--- RECORDED DATA Enclosed Below ---

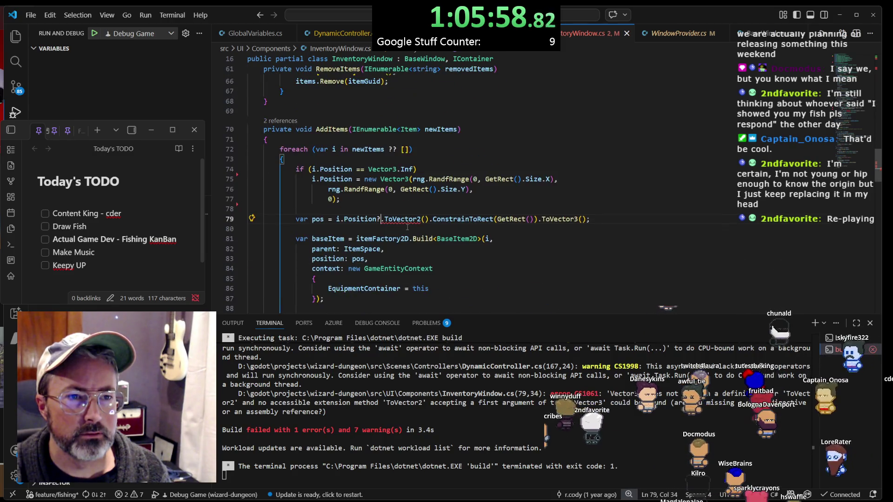
{"action": "left_click", "coordinate": [410, 219]}
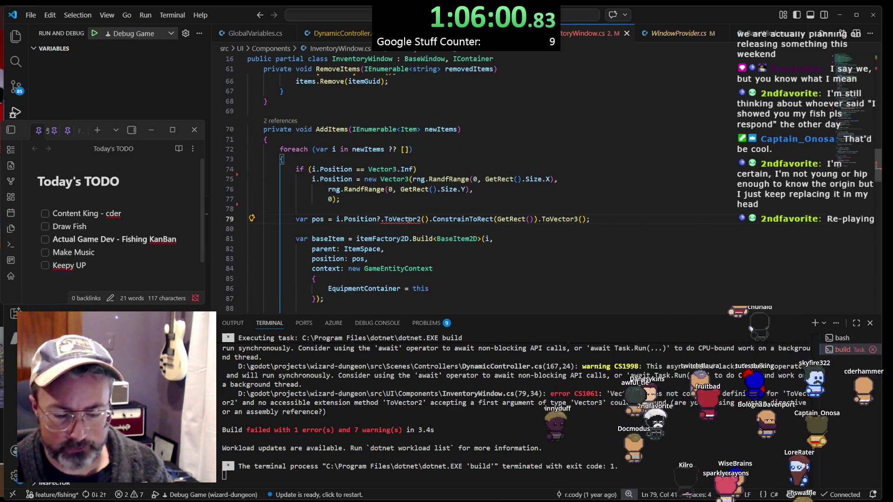
{"action": "key", "text": "ctrl+period"}
{"action": "key", "text": "Escape"}
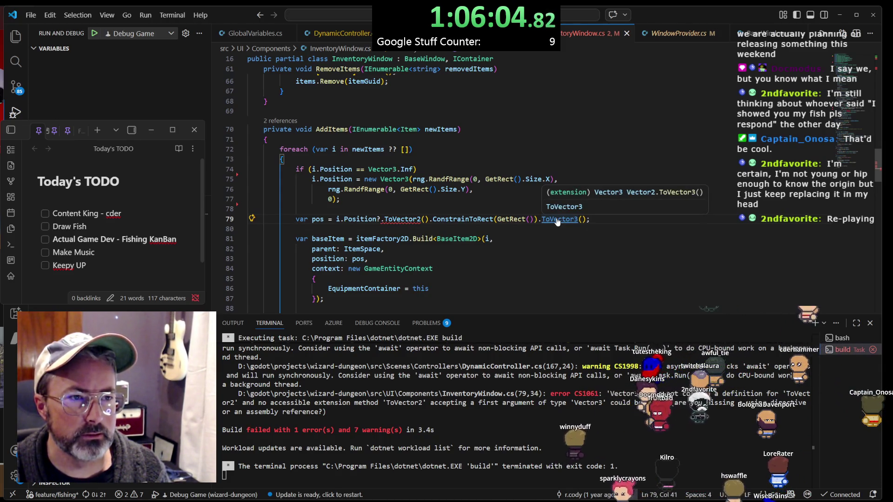
Check the file's imported namespaces, then go to the definition of ToVector3
{"action": "scroll", "coordinate": [554, 219], "scroll_direction": "up", "scroll_amount": 15}
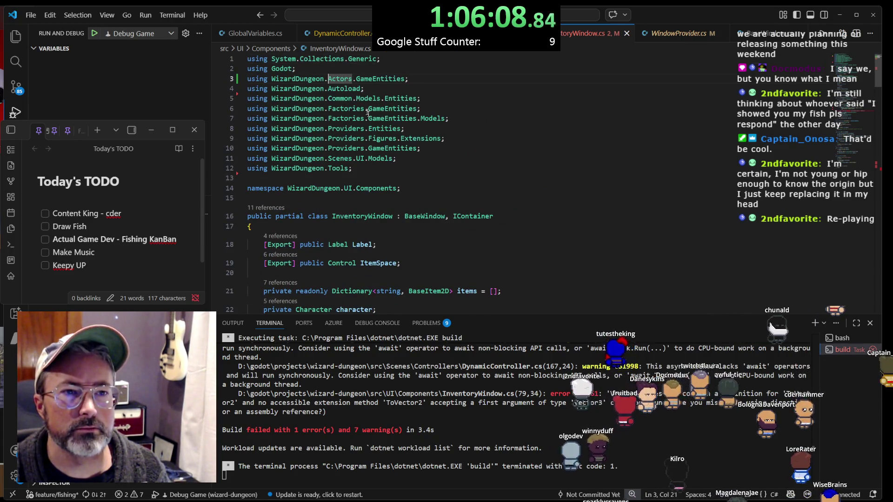
{"action": "left_click", "coordinate": [374, 149]}
{"action": "left_click", "coordinate": [375, 160]}
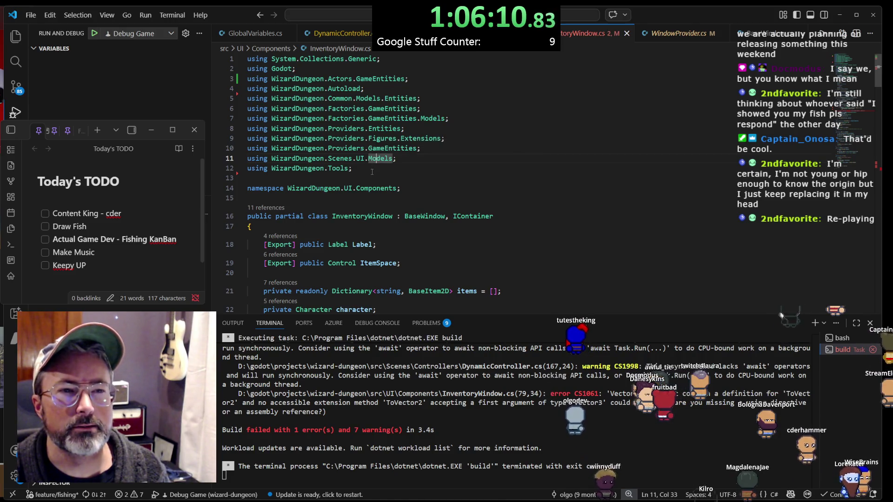
{"action": "left_click", "coordinate": [382, 165]}
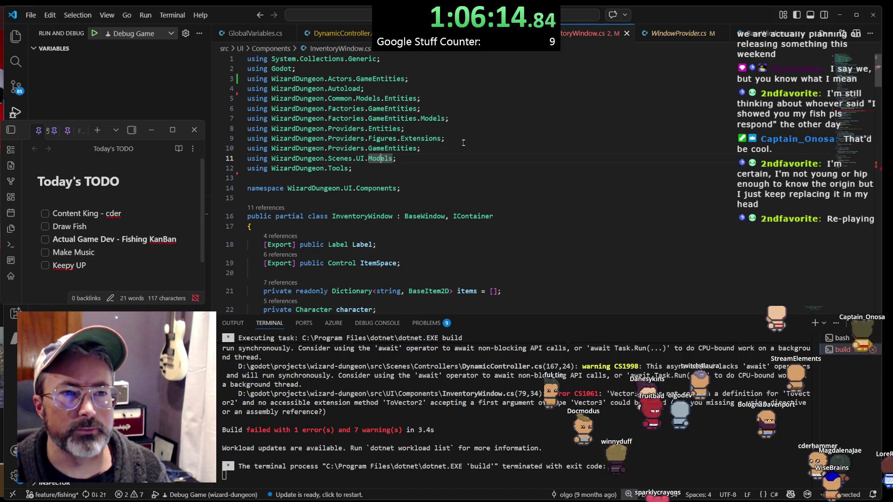
{"action": "left_click", "coordinate": [382, 138]}
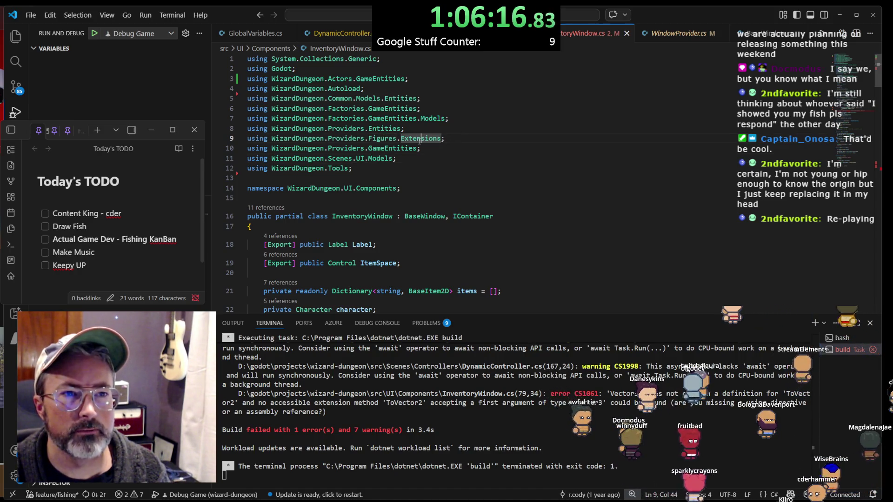
{"action": "scroll", "coordinate": [421, 140], "scroll_direction": "down", "scroll_amount": 5}
{"action": "scroll", "coordinate": [423, 139], "scroll_direction": "down", "scroll_amount": 5}
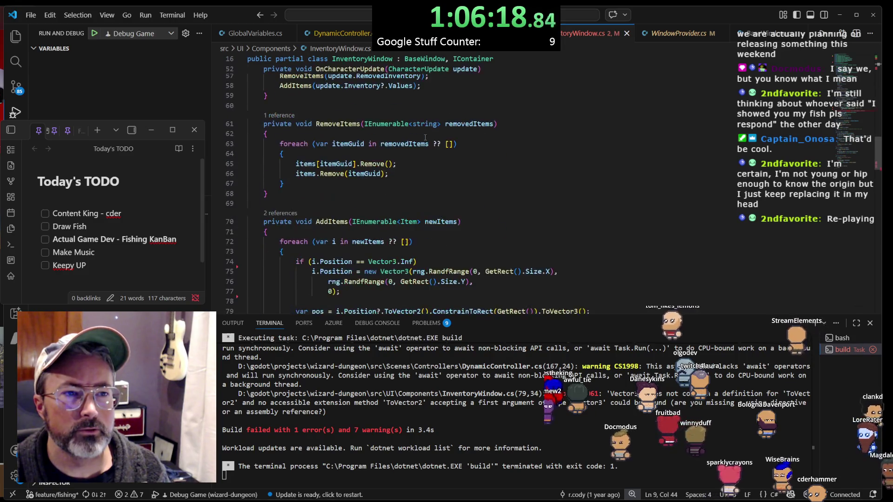
{"action": "left_click", "coordinate": [562, 237], "text": "ctrl"}
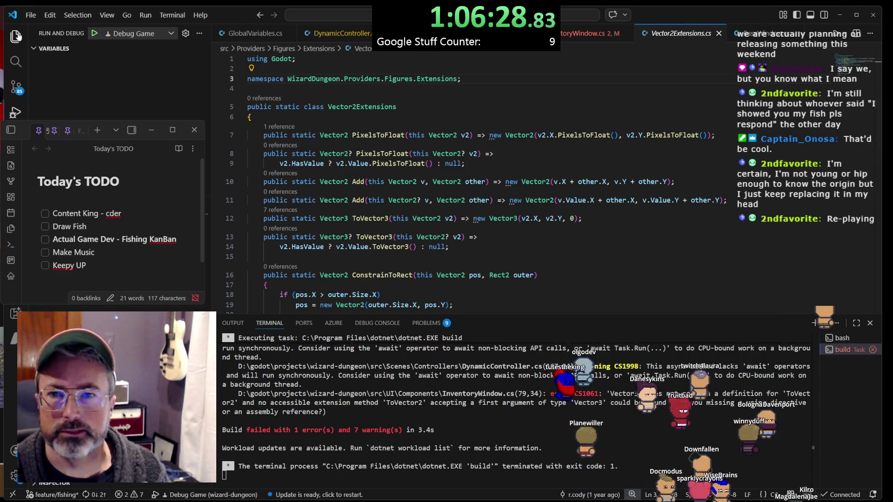
Browse the Explorer to Providers/Figures/Extensions and search the project for ToVector3
{"action": "left_click", "coordinate": [16, 36]}
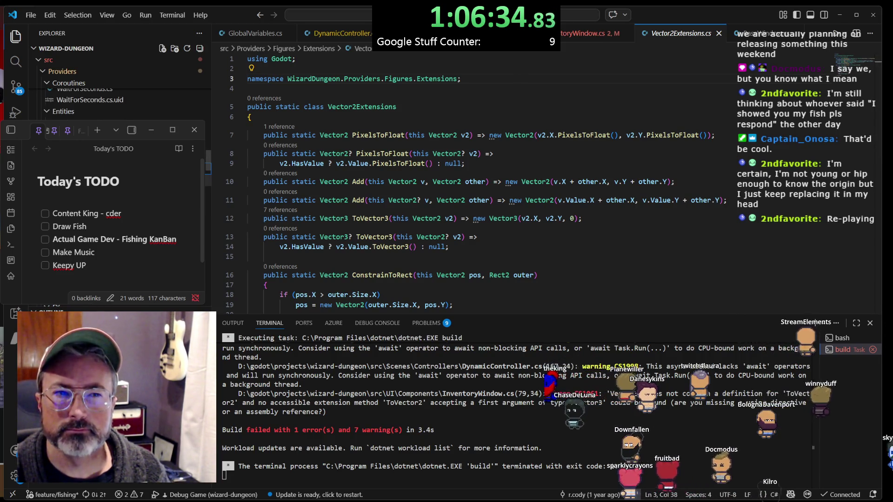
{"action": "scroll", "coordinate": [462, 150], "scroll_direction": "down", "scroll_amount": 3}
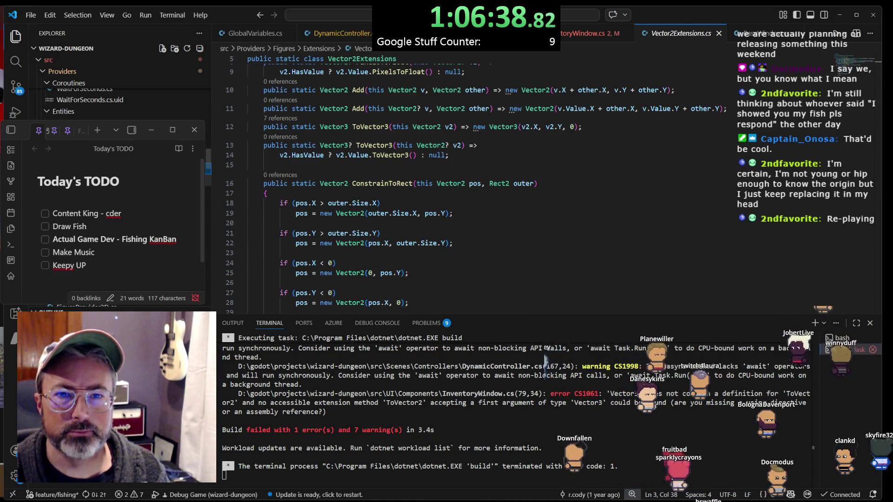
{"action": "scroll", "coordinate": [116, 100], "scroll_direction": "down", "scroll_amount": 2}
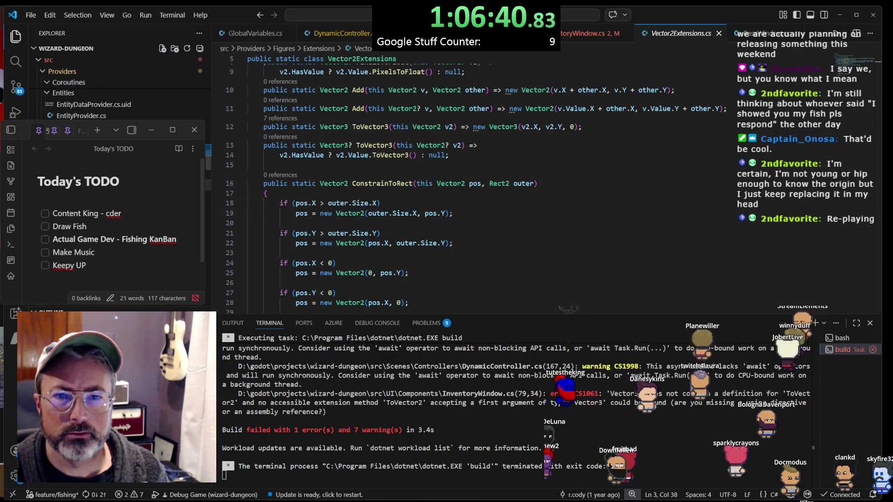
{"action": "scroll", "coordinate": [355, 111], "scroll_direction": "up", "scroll_amount": 3}
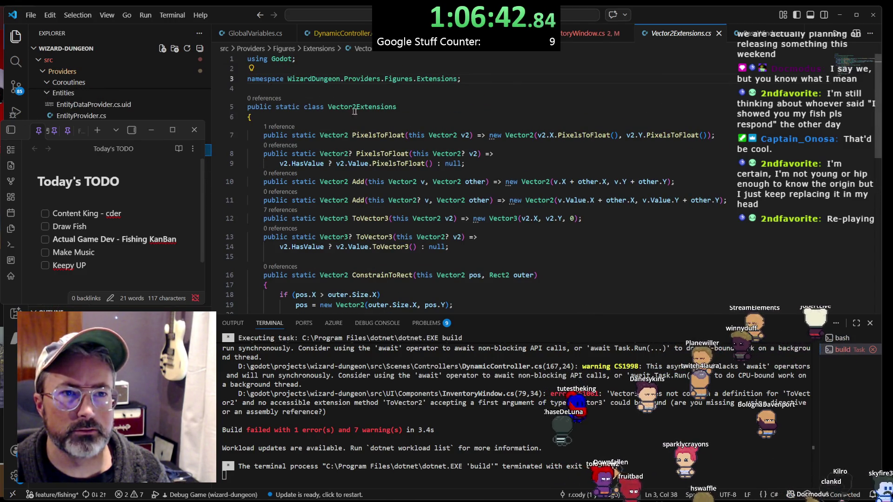
{"action": "scroll", "coordinate": [208, 177], "scroll_direction": "down", "scroll_amount": 3}
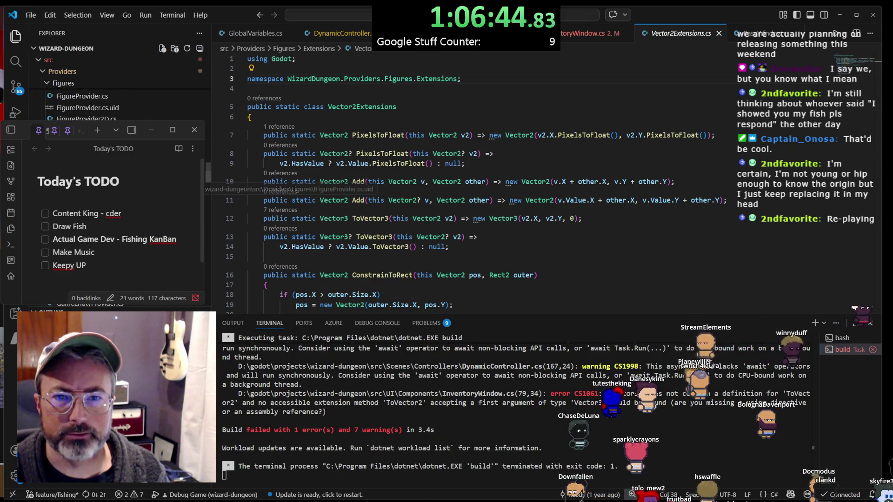
{"action": "scroll", "coordinate": [208, 177], "scroll_direction": "down", "scroll_amount": 2}
{"action": "scroll", "coordinate": [208, 186], "scroll_direction": "up", "scroll_amount": 2}
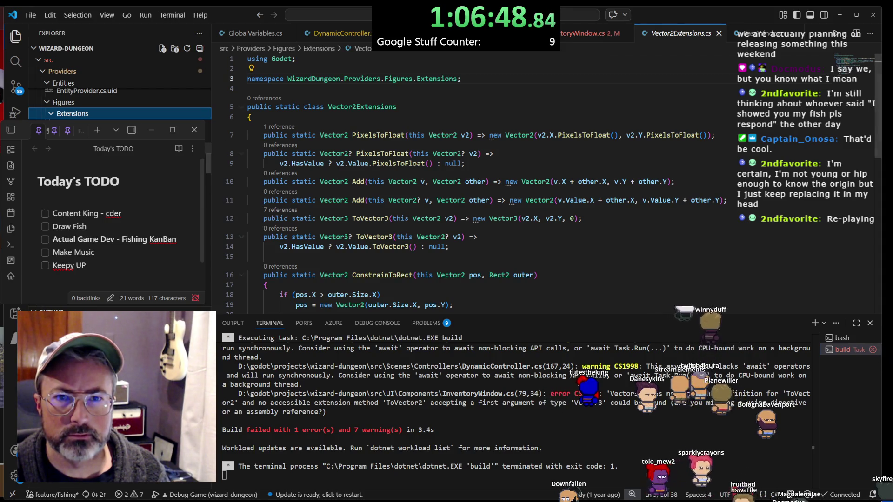
{"action": "scroll", "coordinate": [460, 95], "scroll_direction": "down", "scroll_amount": 4}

--- End of Enclosed RECORDED DATA ---

- _THE PROBLEM_: Please keep every line of the data the same when you reproduce it, and keep every picture out.

- _EXERCISE RESPONSE_:
{"action": "left_click", "coordinate": [410, 219]}
{"action": "key", "text": "ctrl+period"}
{"action": "key", "text": "Escape"}
Check the file's imported namespaces, then go to the definition of ToVector3
{"action": "scroll", "coordinate": [554, 219], "scroll_direction": "up", "scroll_amount": 15}
{"action": "left_click", "coordinate": [374, 149]}
{"action": "left_click", "coordinate": [375, 160]}
{"action": "left_click", "coordinate": [382, 165]}
{"action": "left_click", "coordinate": [382, 138]}
{"action": "scroll", "coordinate": [421, 140], "scroll_direction": "down", "scroll_amount": 5}
{"action": "scroll", "coordinate": [423, 139], "scroll_direction": "down", "scroll_amount": 5}
{"action": "left_click", "coordinate": [562, 237], "text": "ctrl"}
Browse the Explorer to Providers/Figures/Extensions and search the project for ToVector3
{"action": "left_click", "coordinate": [16, 36]}
{"action": "scroll", "coordinate": [462, 150], "scroll_direction": "down", "scroll_amount": 3}
{"action": "scroll", "coordinate": [116, 100], "scroll_direction": "down", "scroll_amount": 2}
{"action": "scroll", "coordinate": [355, 111], "scroll_direction": "up", "scroll_amount": 3}
{"action": "scroll", "coordinate": [208, 177], "scroll_direction": "down", "scroll_amount": 3}
{"action": "scroll", "coordinate": [208, 177], "scroll_direction": "down", "scroll_amount": 2}
{"action": "scroll", "coordinate": [208, 186], "scroll_direction": "up", "scroll_amount": 2}
{"action": "scroll", "coordinate": [460, 95], "scroll_direction": "down", "scroll_amount": 4}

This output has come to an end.